- [Task]:
Below are the records; give again exactly the line with "M905,639H911V646H915V653H898L897,643L898,642H905Z", the line with "M270,618L285,613", and each line that lies between them, and nothing besides.

[Data records]
──────

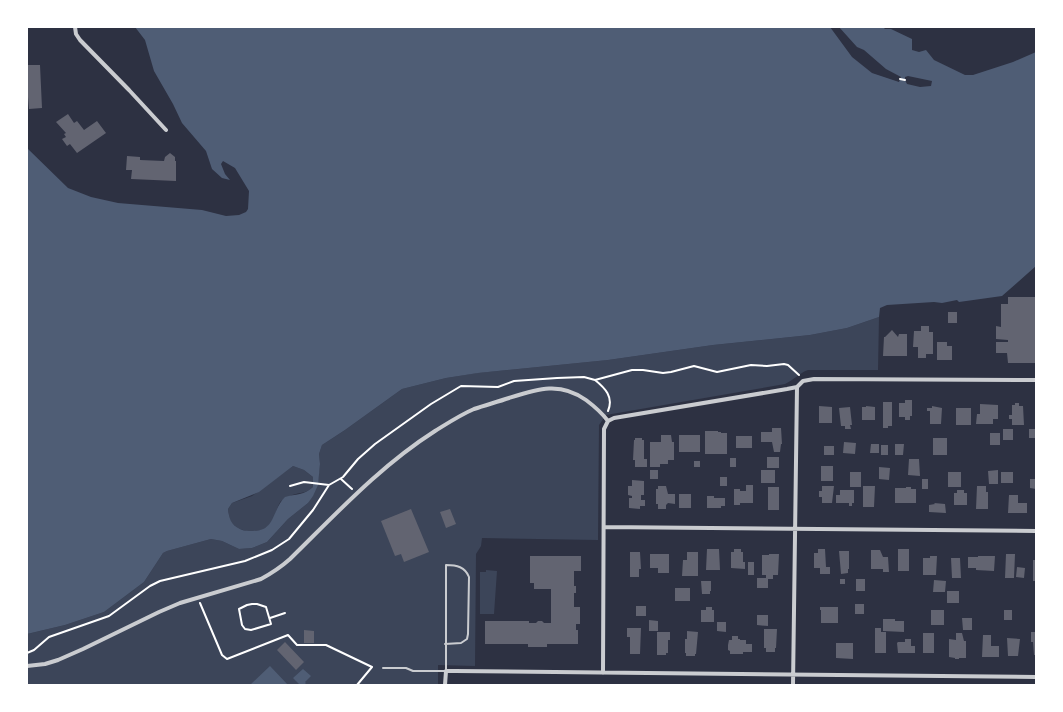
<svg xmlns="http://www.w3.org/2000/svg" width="1063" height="712" font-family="Jost,sans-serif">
	<rect width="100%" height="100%" fill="#2d3142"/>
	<path fill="#3c4559" d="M879,317L878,370H808C799,373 794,380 785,384L606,415L599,425L598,540L482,538L481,546L476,554L475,666L438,665V685H27V634L65,625L104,612L144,582L163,553L167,551L211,539L222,541L239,549L252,548L267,542L288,519L308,503L318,480L320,464L319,454L322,445L345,430L402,389L446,378L477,373L608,360L713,345L810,335L847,328Z
		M293,466L304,470L313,477V487C307,493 303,492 296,494C290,495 285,499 281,501C275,509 276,520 268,526C259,534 241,533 233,524C229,520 229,514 228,509L232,503L252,496Z
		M486,570L497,571L494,614H480V572H486Z"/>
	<path fill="#4f5d75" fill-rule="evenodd" d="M135,27H830L852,57L872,73L899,82L901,77L886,69L864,50L857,47L839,27H883L885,29H891L912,39V50L919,52L926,50L934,60L965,75H973L1013,62L1036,52V266L1002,296L959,302L957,300L942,303L934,302L887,305L880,308L879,317L847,328L810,335L713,345L608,360L478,373L446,378L402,389L345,430L322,445L319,454L320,464L318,485L313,496L308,503L288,519L267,542L252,548L239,549L222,541L211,539L167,551L163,553L144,582L104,612L65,625L27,634V148L68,188L91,197L118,203L202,210L226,216L239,215L246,212L248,209L249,191L235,168L223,161L221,164L225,174L230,180L222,178L212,169L206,151L182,123L173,104L154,71L145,40ZM908,76L932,81L931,86L920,87L907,84L905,80V77ZM293,466L304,470L313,477V487C305,495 295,494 285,497C272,509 276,531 253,531C248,531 244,531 240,529C231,525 229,518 228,509L232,503L259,492Z
		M270,666L288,685H250Z
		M303,669L311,676L305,682L306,683L304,685H300L293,678Z"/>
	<path fill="#626471" d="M27,65H40L42,108L29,109L28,97H27Z
		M68,114L74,123L77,121L84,130L97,121L106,133L77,153L70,144L67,146L62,139L66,137L64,134L66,133L56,122Z
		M170,153L175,157V161H176V181L131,179L132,170H126L127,156L140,157V160L164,161L165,157Z
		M1008,297H1036V363H1008L1007,353H996V342H1008V340L996,339V326L1001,327V304H1008Z
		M948,312H957V323H948Z
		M921,326H929V332H933V354H926V358H918V347H913L914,331H921Z
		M892,330L898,337L899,334H907V356H883L884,337H885Z
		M937,342H947V346H952V360H937Z
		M905,400H912V416H910V420H905V417H899V403H905Z
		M883,402H892V426H888V428H883Z
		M1015,403H1019V406H1023L1024,425H1012V419H1009V415H1012V405H1015Z
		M980,404L998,405V419H993V424H976L977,414H980Z
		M819,406L832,407V423H819Z
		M866,406L875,407V420H862V407H866Z
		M932,406L942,408L941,424H930V411H927V408H932Z
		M850,407L852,425H850L851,429H845V426H841L839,408Z
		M956,408H971V425H956Z
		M772,428H781L782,444H781L780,452H774L772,442H761V432H772Z
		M1003,429H1013V440H1003Z
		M1029,429H1035V438H1029Z
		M705,431H718V432H721V433H727V454H705Z
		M990,433H1000V445H990Z
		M661,435H671L672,442H674V460H668V464H660V467H650V442H661Z
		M679,435H700V452H679Z
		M736,436H752V448H736Z
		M635,438H642V440H644V459H647V467H635V460H633L634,440H635Z
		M933,438H947V455H933Z
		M844,442L856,443L855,454L843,453Z
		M871,444H879V453H870Z
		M895,444H904L903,455H895Z
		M881,445H888V455H881Z
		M824,446H834V455H824Z
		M767,457H779V468H767Z
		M730,458H736V467H730Z
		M909,459H919L920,476L908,475Z
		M694,461H700V467H694Z
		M821,466H833V481H821Z
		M879,467L890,468L889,480L879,479Z
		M650,470H658V479H650Z
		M761,470H775V483H761Z
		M998,470V484H989L988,471Z
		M850,472H861V487H850Z
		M948,472H961V487H948Z
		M1001,472H1013V483H1001Z
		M720,477H727V486H720Z
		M922,479H928V489H922Z
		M1030,479H1036V489L1030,488Z
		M632,480L644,481V495H641V500H645V506H640V509L629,508V498H632V496L628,495V486H632Z
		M746,485H753V503H740V505H734V489H740V491H746Z
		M658,486H666L668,494H675V504L668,503L666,505V509H658V504H656V489H658Z
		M822,486H834L832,503H822V497H819V491H822Z
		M863,486H875L874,507H863Z
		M977,486H986V492H988V509H976Z
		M768,487H779V510H768Z
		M906,487H911V489H916V503H895V488H906Z
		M840,490H854V503H852V506H849V503H836V495H840Z
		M957,490H964V493H967V505H954V493H957Z
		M679,494H691V508H679Z
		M1009,495H1018V503H1027V513H1008Z
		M707,496H714V498H725V506H721V508H707Z
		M934,503L945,504L946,513L929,512V505L935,504Z
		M411,509L429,552L404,562L401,554L395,556L381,521Z
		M450,509L456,524L446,528L440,512Z
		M707,549H719L720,570H706Z
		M734,549H741V552H743V562H745V569L731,568V552H734Z
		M818,549H825L826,567H830V574H820V568H814V553H818Z
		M898,549H909V571H898Z
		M871,550H880L883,557H888L889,572H883V569H871Z
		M839,551H849V569H848V573L841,574Z
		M630,552H640L641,569H639V577H630Z
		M687,552H698V576H682L683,560H687Z
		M650,554H669V573H658V568H650Z
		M769,554H779L778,575H773V579H768V588H757V578H766V575H762V555H769Z
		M1006,554H1015L1014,578H1005Z
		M530,556H581V571H574V586H576V593H574V607H580V624H576V630H578V644H547V647H528V644H485V621H529V623H536L538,621H542L544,623H551V589H534V583H530Z
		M930,556H937L936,575H923V558H930Z
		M978,556H995L994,571L976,570V568H968V557H978Z
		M951,558H960L961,578H952Z
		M1033,560H1036V581H1033Z
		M748,562H754V575H748Z
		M1017,567L1025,568L1024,578L1016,577Z
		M840,579H845V584H840Z
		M856,579H865V591H856Z
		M934,580L946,581L945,592H933Z
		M701,581H711V591H710V594H702Z
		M675,588H690V601H675Z
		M947,591H959V603H947Z
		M855,604H864V614H855Z
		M636,606H646V616H636Z
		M706,607H712V610H714V622H701V610H706Z
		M820,607H838V623H821V610H820Z
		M931,610H944V625H931Z
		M1004,610H1012V620H1004Z
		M757,615H768V626L757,625Z
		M962,618H972V630H963Z
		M883,619H895V621H904V632L883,631Z
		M649,620L658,621V631H649Z
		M717,622H726V632L717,631Z
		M627,628H641L640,654H630V637H627Z
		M875,628H881V632H886V653H875Z
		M764,629H777L776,648H775V652H766V648H764Z
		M304,630L314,631V643H304Z
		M687,631L698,632L696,654H695V656H686V653H685V639H687Z
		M657,632H670V640H668V653H666V655H657Z
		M1031,632H1036V655H1034L1033,642H1031Z
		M923,633H934V653H923Z
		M956,633H962L964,641H966V658H959V659H955V658L949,657V639L956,640Z
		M983,635H991V646H999V657H982Z
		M732,636H738V639H740V640H746V644H752V652H743V654H730V651L728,650V645L729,640H732Z
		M1007,638L1020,639L1018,656H1008Z
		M905,639H911V646H915V653H898L897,643L898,642H905Z
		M285,642L304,662L296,670L277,650Z
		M836,643H853V659L836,658Z"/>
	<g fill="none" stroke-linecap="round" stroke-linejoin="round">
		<path stroke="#fff" stroke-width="2" d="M900,79L905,80
			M595,380C605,388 614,397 608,411
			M341,479L352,489
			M290,486L304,482L329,485
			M200,603L222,655L227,659L288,635L297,645H326L372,667L357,685
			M252,604H257L266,607L271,624L251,630L245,629L242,625L239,609L247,605Z
			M270,618L285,613
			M27,653L34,650L49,637L109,616L150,586L160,581L245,561L272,550L289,539L313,510L329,485L343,477L358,459L375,444L431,404L461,386L498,387L514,381L557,378L584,377L595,380L632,370H643L663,373L671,372L694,366L717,372L751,365L767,366L784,364L788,365L799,375"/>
		<path stroke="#caccd0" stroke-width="2" d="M383,668H406L413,671H446V565C457,565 465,567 469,577L468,634L467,639L461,643L445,644"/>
		<path stroke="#caccd0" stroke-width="4" d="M75,27L76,34L80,40L129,90L166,130
			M608,421L614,418L787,389L797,387L803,381L814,379L1036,380
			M604,527L1036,531
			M27,666L45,664L58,660L83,649L159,612L180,603L261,579C272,573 281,567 290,559C336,514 380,466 435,431C448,423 460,415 474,409C486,405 497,402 509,398C537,389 560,381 586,400C594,406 602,413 608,421
			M603,673L604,429L608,421
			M445,685L446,671H455L1036,677
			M793,685L797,387"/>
	</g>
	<rect width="1063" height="712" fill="none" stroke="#ffffff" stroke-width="56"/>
</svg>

──────

- [Solution below]:
		M905,639H911V646H915V653H898L897,643L898,642H905Z
		M285,642L304,662L296,670L277,650Z
		M836,643H853V659L836,658Z"/>
	<g fill="none" stroke-linecap="round" stroke-linejoin="round">
		<path stroke="#fff" stroke-width="2" d="M900,79L905,80
			M595,380C605,388 614,397 608,411
			M341,479L352,489
			M290,486L304,482L329,485
			M200,603L222,655L227,659L288,635L297,645H326L372,667L357,685
			M252,604H257L266,607L271,624L251,630L245,629L242,625L239,609L247,605Z
			M270,618L285,613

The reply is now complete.